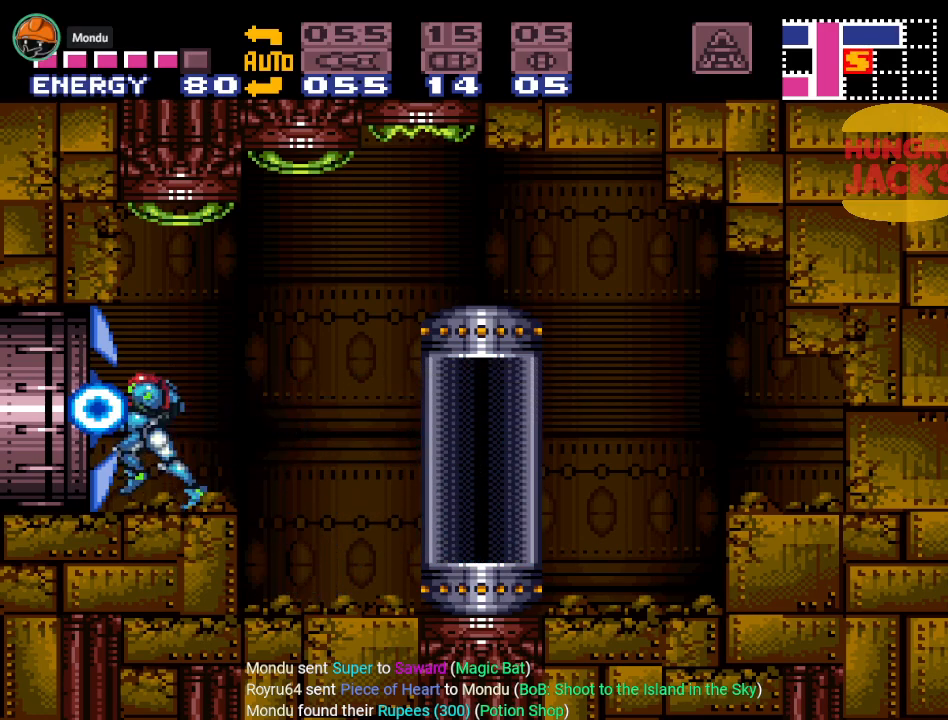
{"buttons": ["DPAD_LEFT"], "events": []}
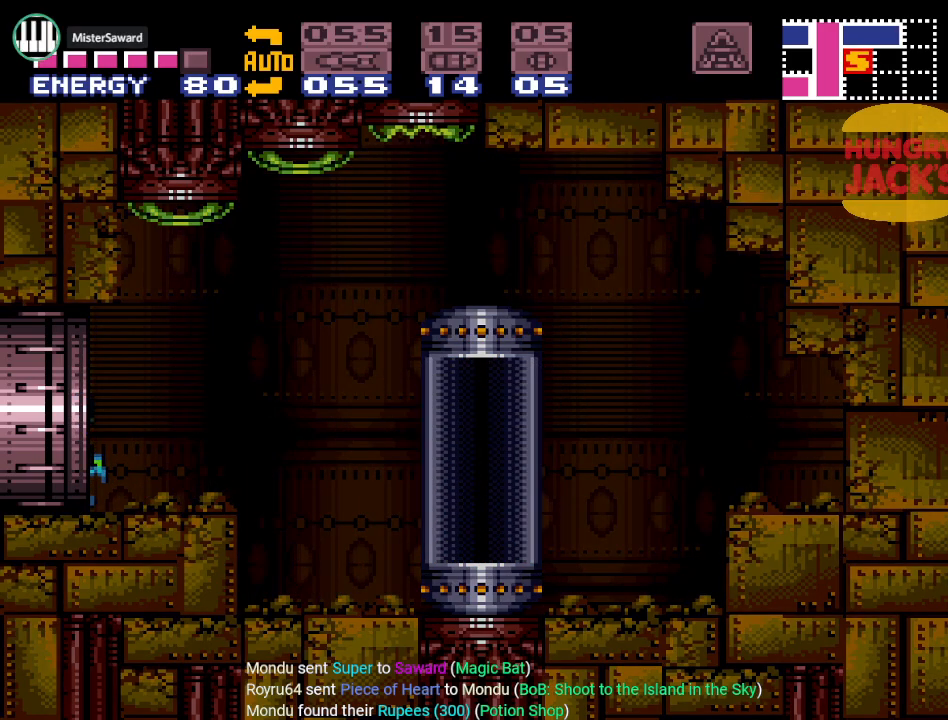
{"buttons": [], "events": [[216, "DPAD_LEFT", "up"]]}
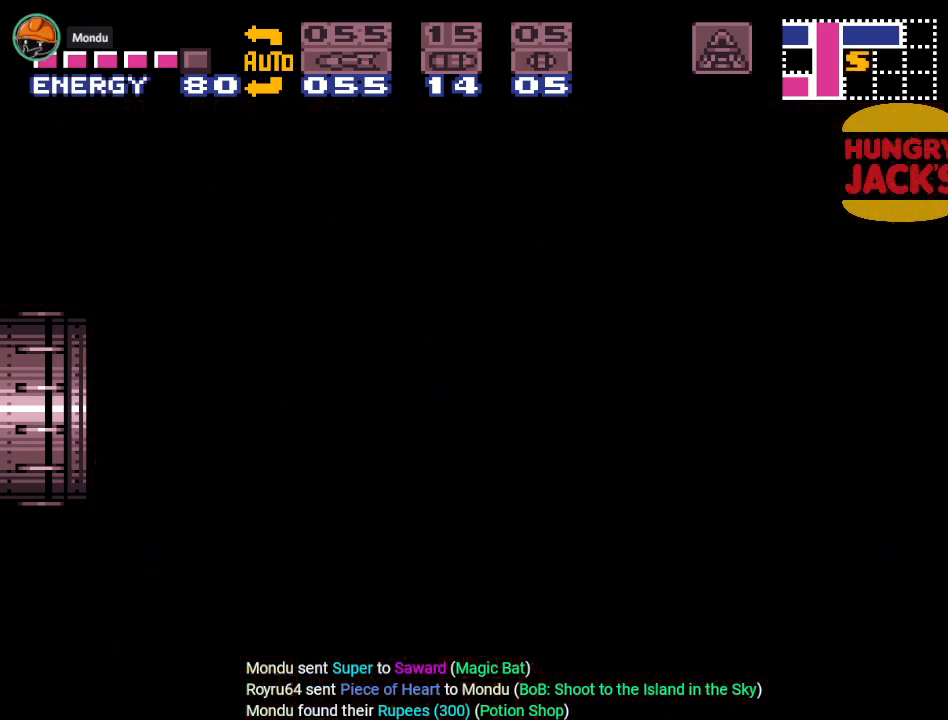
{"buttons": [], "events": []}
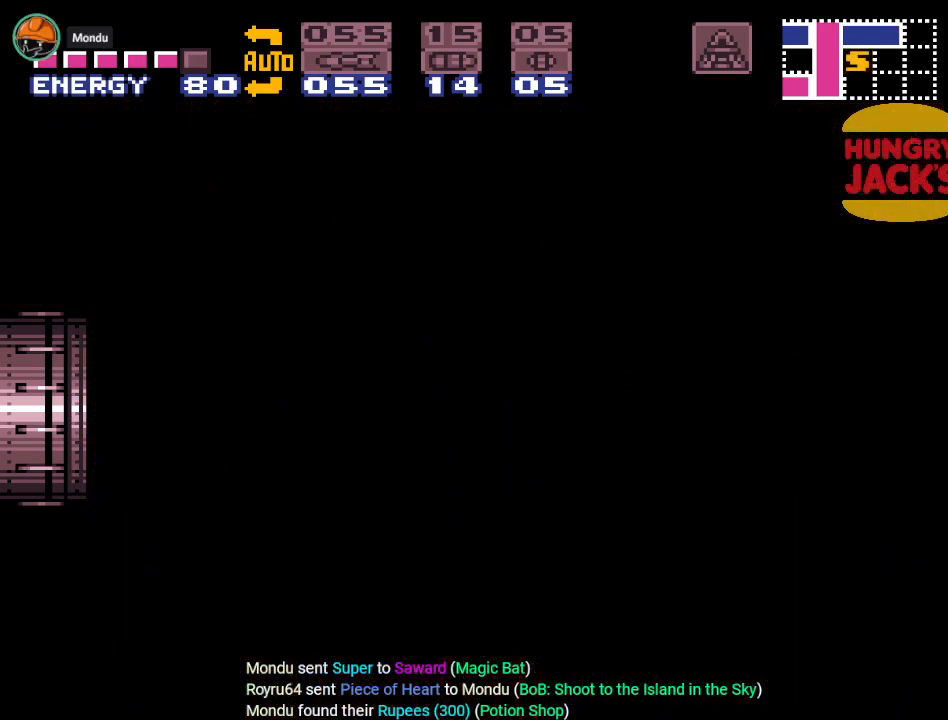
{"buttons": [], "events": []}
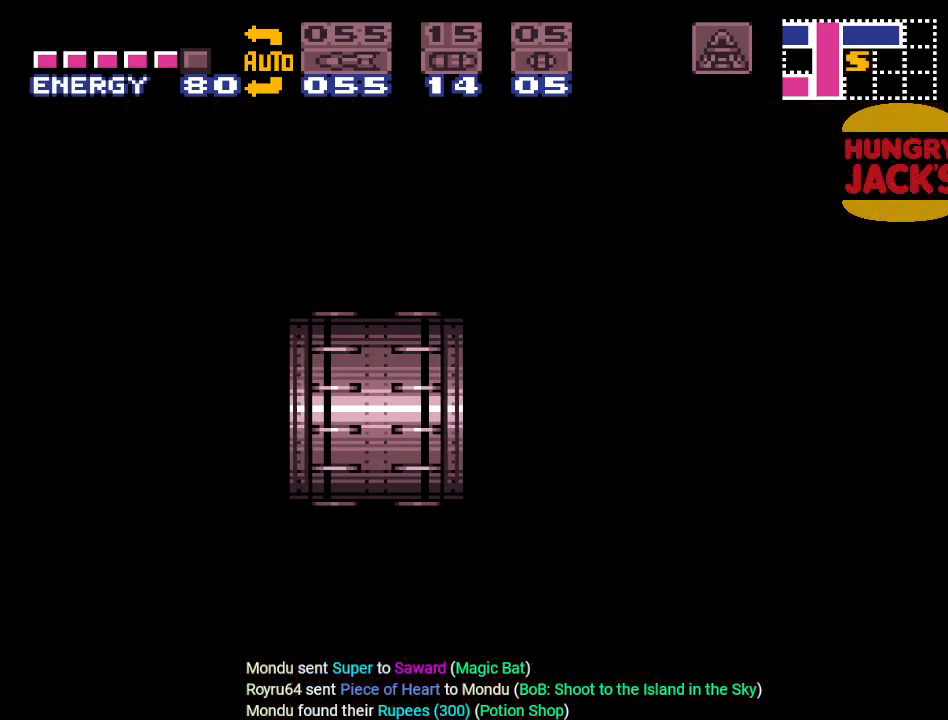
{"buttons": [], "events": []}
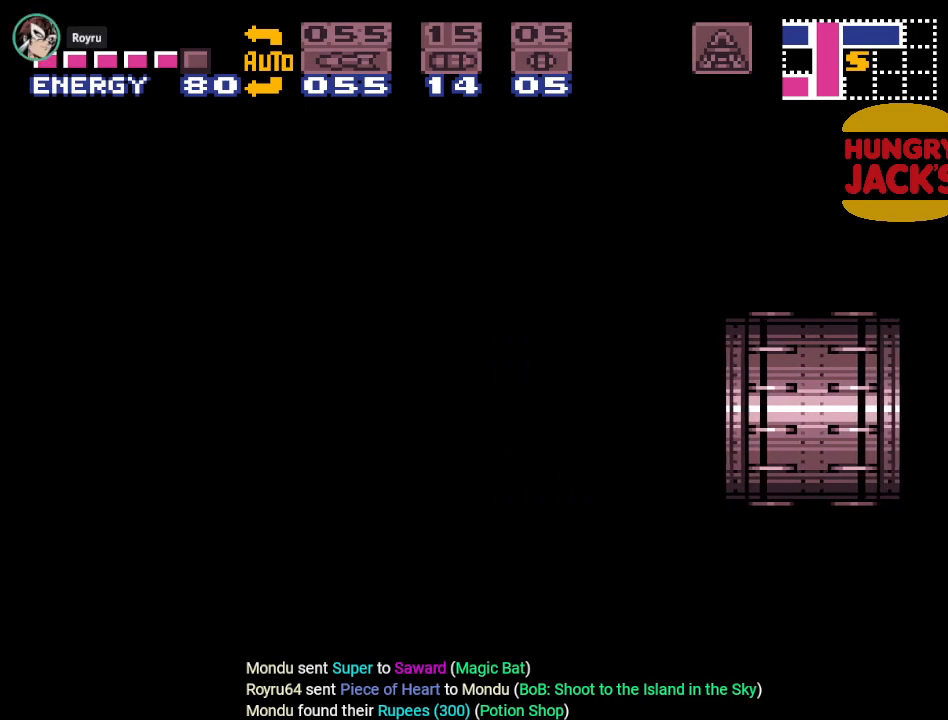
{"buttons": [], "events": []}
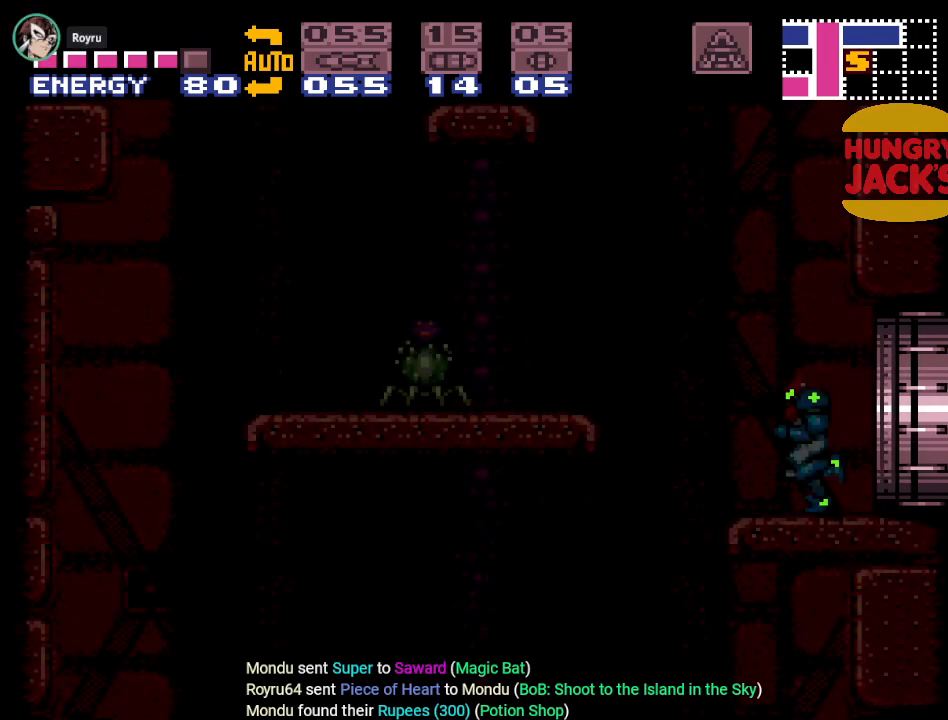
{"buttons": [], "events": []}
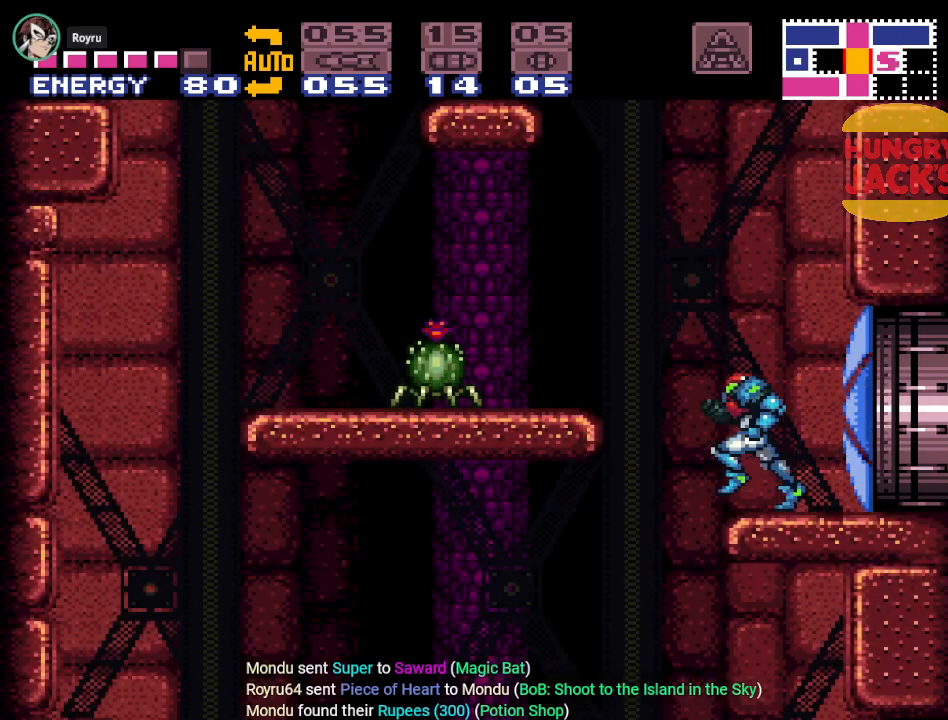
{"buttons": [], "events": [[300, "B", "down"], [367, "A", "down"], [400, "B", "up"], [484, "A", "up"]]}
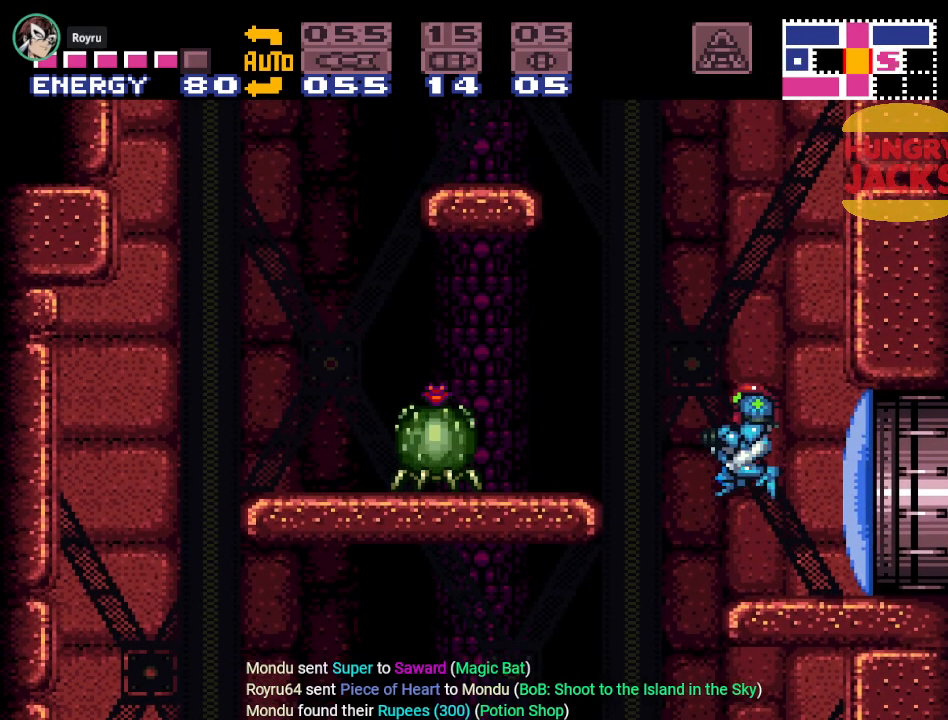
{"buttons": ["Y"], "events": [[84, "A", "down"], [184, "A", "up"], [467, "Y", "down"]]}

=== Task description ===
Leave the pictures out, and print every line of the listing exactly as written.

=== Expected answer ===
{"buttons": ["DPAD_LEFT"], "events": []}
{"buttons": [], "events": [[216, "DPAD_LEFT", "up"]]}
{"buttons": [], "events": []}
{"buttons": [], "events": []}
{"buttons": [], "events": []}
{"buttons": [], "events": []}
{"buttons": [], "events": []}
{"buttons": [], "events": [[300, "B", "down"], [367, "A", "down"], [400, "B", "up"], [484, "A", "up"]]}
{"buttons": ["Y"], "events": [[84, "A", "down"], [184, "A", "up"], [467, "Y", "down"]]}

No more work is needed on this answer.